About this exercise:
Edit the blog posts below by writing them out from "A depth first" up to and including "my disk crashed.", with "disk" changed to "hard drive".

Passage shown: Begin

Friday, 27 March 2009

United we tag

A depth first and pruned 3D rendering of the tags similar to 'obama'.   The video should be embedded below, if it is not then it can be found here.

Thursday, 26 March 2009

Mockneys

This post was originally published in 2006 and was lost when my disk crashed.

The Metropolitan Police, Linguistics Division are today on the hunt for a number of dangerous criminals. Raids are expected all over London as the Police crack down on the fake accents of celebrities. Suspects include:
  • Vernon Kay for his attempts to convince people he really is from Bolton.
  • Jamie Oliver for his mockney twitter.
  • Russell Brand for his Elizabethan tone which leaves the young women he bogarts* in a dazed and confused state.
  • and finally Sir Alan Sugar who is alleged to have use voice enhancing drugs during filming of The Apprentice to ensure his accent is as cockney as the day he first started out selling shoe laces on the streets of Hackney.
*bogart (verb) To keep something all for oneself, thus depriving anyone else of having any. The act of persuing a woman through charm, sharp suits and expensive dinners.

Wednesday, 25 March 2009

The Formula Formula

London, UK. Scientists have finally uncovered one of the most elusive secrets of modern tabloid journalism: the so-called 'formula formula'.

Passage shown: End
Entries supplied: Begin

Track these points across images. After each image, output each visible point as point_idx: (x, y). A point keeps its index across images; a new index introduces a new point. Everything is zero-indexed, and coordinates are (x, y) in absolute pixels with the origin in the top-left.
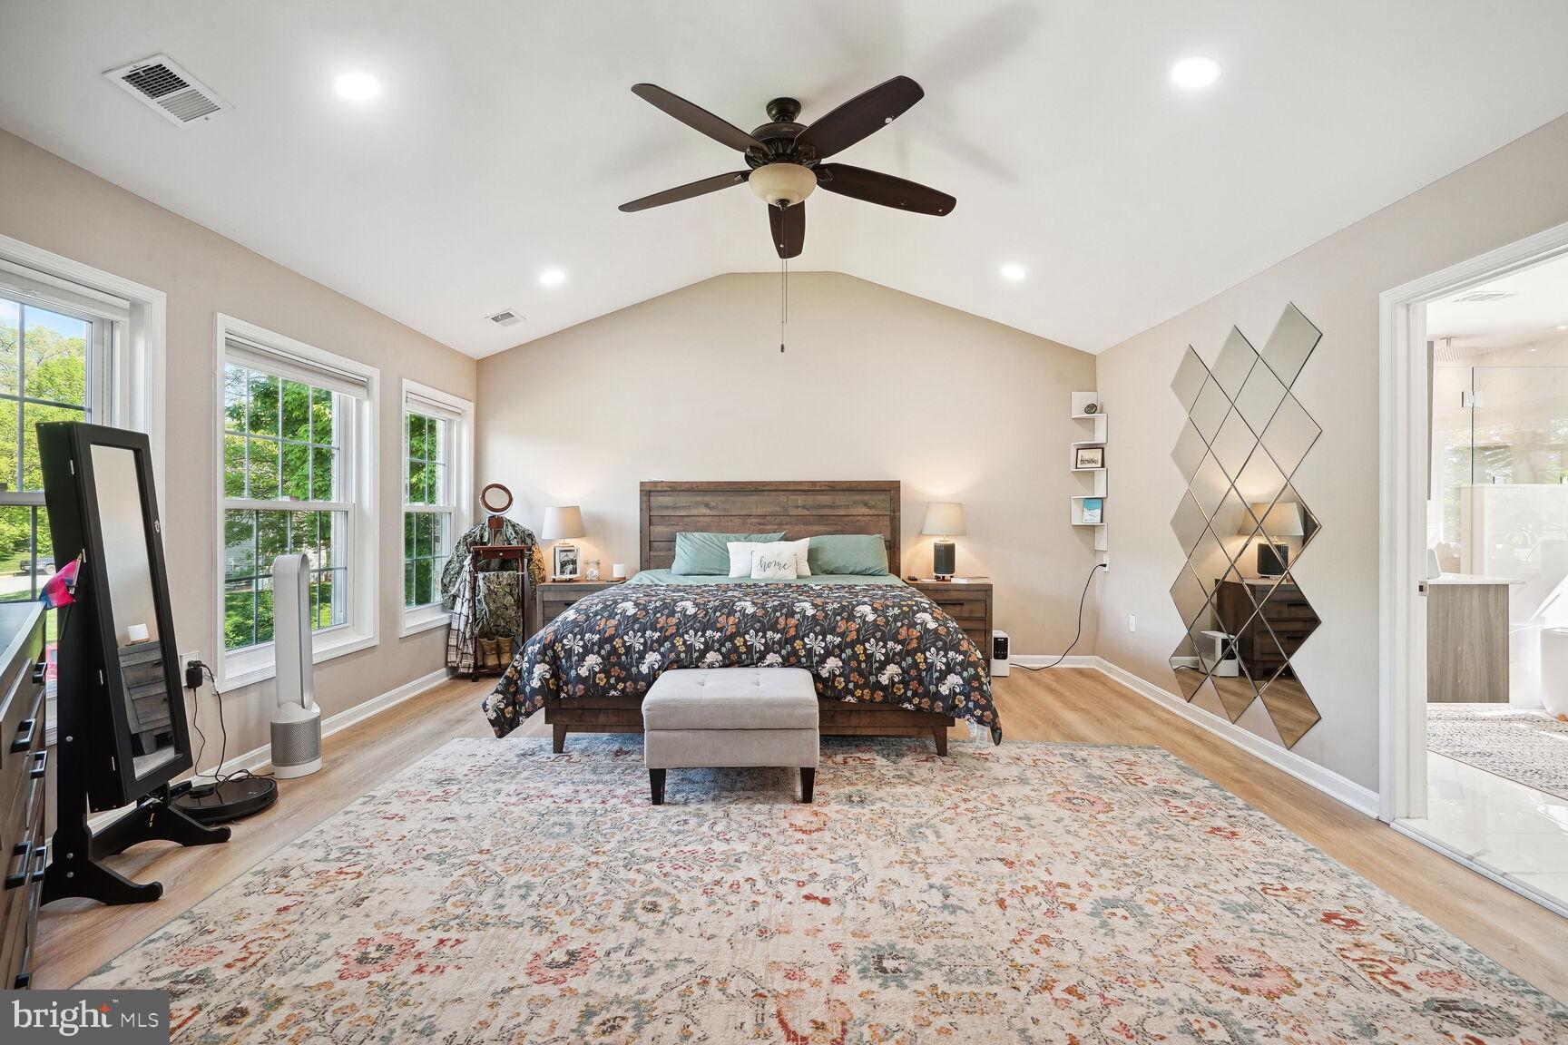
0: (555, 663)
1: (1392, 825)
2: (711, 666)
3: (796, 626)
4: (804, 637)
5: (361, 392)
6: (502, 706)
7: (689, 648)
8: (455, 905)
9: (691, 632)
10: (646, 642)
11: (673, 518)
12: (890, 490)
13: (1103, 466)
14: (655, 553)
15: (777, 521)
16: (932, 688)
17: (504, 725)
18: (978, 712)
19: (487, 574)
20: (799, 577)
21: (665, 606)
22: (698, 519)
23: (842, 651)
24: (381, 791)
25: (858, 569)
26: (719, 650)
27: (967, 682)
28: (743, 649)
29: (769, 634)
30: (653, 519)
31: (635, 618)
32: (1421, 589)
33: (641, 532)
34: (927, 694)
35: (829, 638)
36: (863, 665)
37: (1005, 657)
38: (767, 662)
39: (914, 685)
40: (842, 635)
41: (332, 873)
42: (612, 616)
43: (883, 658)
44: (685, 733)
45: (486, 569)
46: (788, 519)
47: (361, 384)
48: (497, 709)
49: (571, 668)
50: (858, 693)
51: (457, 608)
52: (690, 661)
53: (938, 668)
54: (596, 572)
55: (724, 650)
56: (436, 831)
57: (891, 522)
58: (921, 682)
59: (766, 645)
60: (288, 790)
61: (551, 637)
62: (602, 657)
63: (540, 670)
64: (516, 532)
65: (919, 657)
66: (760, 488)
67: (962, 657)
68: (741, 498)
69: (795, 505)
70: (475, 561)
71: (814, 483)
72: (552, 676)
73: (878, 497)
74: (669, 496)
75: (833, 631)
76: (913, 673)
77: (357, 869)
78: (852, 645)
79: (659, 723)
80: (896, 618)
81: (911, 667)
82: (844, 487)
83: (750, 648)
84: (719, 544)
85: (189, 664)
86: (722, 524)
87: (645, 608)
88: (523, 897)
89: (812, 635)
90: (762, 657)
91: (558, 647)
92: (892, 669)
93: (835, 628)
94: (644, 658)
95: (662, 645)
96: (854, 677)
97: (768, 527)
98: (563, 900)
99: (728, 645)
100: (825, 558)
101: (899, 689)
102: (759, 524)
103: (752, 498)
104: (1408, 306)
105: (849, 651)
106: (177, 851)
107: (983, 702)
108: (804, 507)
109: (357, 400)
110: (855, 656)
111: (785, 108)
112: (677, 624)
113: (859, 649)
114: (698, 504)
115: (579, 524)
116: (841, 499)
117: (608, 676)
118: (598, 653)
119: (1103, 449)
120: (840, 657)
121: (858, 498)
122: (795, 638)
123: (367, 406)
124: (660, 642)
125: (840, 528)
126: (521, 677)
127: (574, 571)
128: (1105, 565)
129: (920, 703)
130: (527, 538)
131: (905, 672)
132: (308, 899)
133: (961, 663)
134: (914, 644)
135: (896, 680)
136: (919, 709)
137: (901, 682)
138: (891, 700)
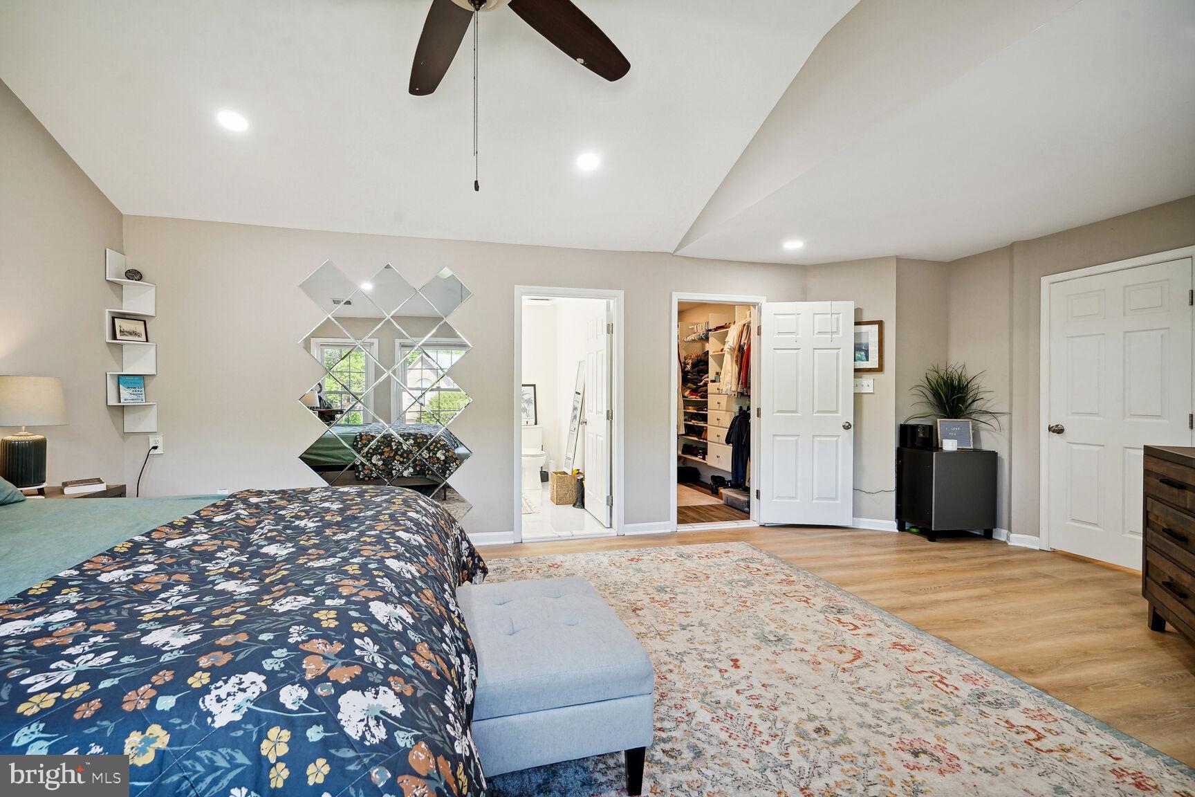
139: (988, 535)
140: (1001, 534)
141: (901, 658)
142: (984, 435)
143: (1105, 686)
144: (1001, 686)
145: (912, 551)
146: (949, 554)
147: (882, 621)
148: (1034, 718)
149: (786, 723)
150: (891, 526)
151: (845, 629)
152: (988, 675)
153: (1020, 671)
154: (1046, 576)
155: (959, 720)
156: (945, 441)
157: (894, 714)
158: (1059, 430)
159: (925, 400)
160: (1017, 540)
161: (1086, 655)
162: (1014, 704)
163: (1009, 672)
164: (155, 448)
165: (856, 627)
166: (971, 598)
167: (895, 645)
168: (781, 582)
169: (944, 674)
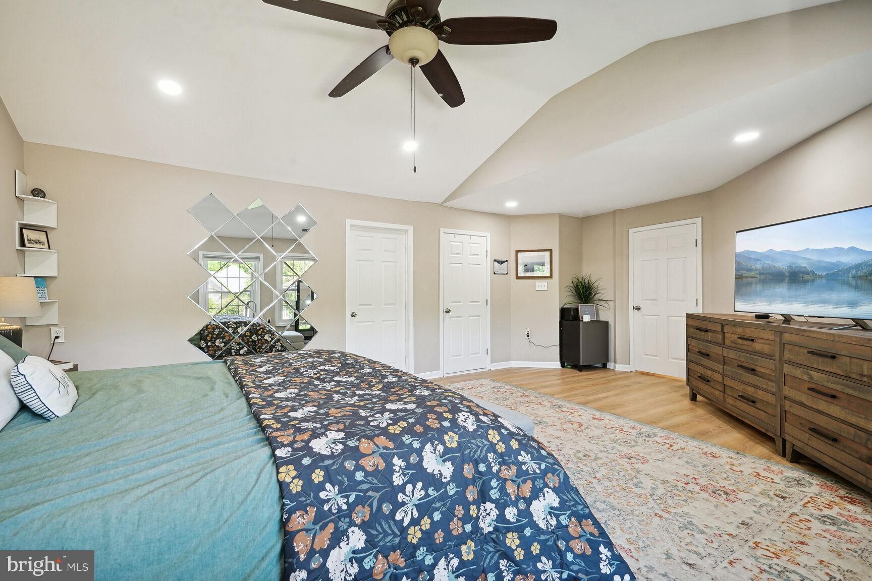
98: (622, 474)
139: (604, 366)
140: (610, 365)
141: (600, 423)
142: (601, 313)
143: (685, 424)
144: (646, 429)
145: (574, 376)
146: (591, 376)
147: (581, 409)
148: (665, 439)
149: (570, 455)
150: (558, 365)
151: (568, 414)
152: (640, 426)
153: (651, 422)
154: (640, 383)
155: (638, 444)
156: (584, 316)
157: (611, 445)
158: (638, 309)
159: (571, 293)
160: (619, 367)
161: (672, 414)
162: (655, 435)
163: (647, 423)
164: (57, 337)
165: (572, 413)
166: (614, 395)
167: (594, 418)
168: (522, 396)
169: (622, 428)
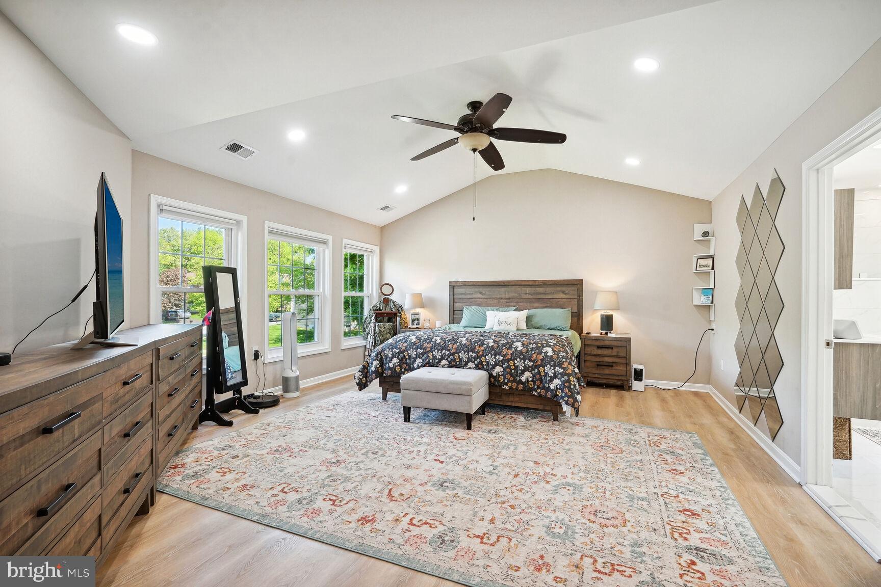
0: (381, 361)
1: (804, 487)
2: (443, 366)
3: (483, 351)
4: (486, 356)
5: (324, 246)
6: (361, 377)
7: (434, 358)
8: (312, 441)
9: (436, 351)
10: (417, 354)
11: (465, 299)
12: (577, 284)
13: (713, 268)
14: (455, 316)
15: (515, 301)
16: (546, 385)
17: (362, 386)
18: (566, 399)
19: (379, 324)
20: (518, 330)
21: (428, 339)
22: (476, 300)
23: (503, 364)
24: (312, 405)
25: (552, 327)
26: (447, 360)
27: (563, 383)
28: (458, 360)
29: (470, 353)
30: (456, 300)
31: (415, 343)
32: (828, 344)
33: (450, 306)
34: (544, 388)
35: (498, 357)
36: (513, 371)
37: (641, 380)
38: (468, 367)
39: (538, 383)
40: (504, 356)
41: (282, 427)
42: (405, 342)
43: (523, 368)
44: (416, 392)
45: (380, 322)
46: (522, 300)
47: (324, 242)
48: (359, 379)
49: (387, 363)
50: (510, 384)
51: (369, 339)
52: (433, 363)
53: (550, 375)
54: (428, 325)
55: (449, 359)
56: (321, 420)
57: (578, 302)
58: (541, 381)
59: (468, 358)
60: (283, 402)
61: (380, 350)
62: (399, 360)
63: (376, 363)
64: (395, 305)
65: (541, 369)
66: (508, 284)
67: (562, 370)
68: (498, 289)
69: (525, 292)
70: (376, 317)
71: (535, 281)
72: (380, 366)
73: (570, 288)
74: (462, 288)
75: (499, 354)
76: (538, 377)
77: (290, 427)
78: (508, 361)
79: (406, 387)
80: (532, 349)
81: (536, 374)
82: (551, 283)
83: (461, 359)
84: (482, 312)
85: (255, 351)
86: (488, 302)
87: (420, 340)
88: (335, 443)
89: (490, 355)
90: (466, 364)
91: (382, 354)
92: (527, 374)
93: (501, 352)
94: (416, 361)
95: (423, 356)
96: (508, 376)
97: (511, 304)
98: (347, 446)
99: (451, 357)
100: (536, 321)
101: (531, 385)
102: (507, 302)
103: (503, 289)
104: (818, 170)
105: (506, 364)
106: (244, 414)
107: (569, 394)
108: (529, 294)
109: (323, 250)
110: (509, 366)
111: (475, 105)
112: (431, 347)
113: (511, 363)
114: (476, 292)
115: (421, 302)
116: (549, 289)
117: (401, 368)
118: (398, 358)
119: (713, 258)
120: (502, 366)
121: (559, 289)
122: (482, 356)
123: (327, 250)
124: (423, 354)
125: (549, 305)
126: (369, 366)
127: (418, 324)
128: (713, 330)
129: (540, 392)
130: (400, 308)
131: (534, 376)
132: (271, 432)
133: (561, 374)
134: (539, 363)
135: (530, 380)
136: (540, 395)
137: (532, 381)
138: (527, 390)
169: (333, 508)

Entries supplied: End

Response area:
A depth first and pruned 3D rendering of the tags similar to 'obama'.   The video should be embedded below, if it is not then it can be found here.

Thursday, 26 March 2009

Mockneys

This post was originally published in 2006 and was lost when my hard drive crashed.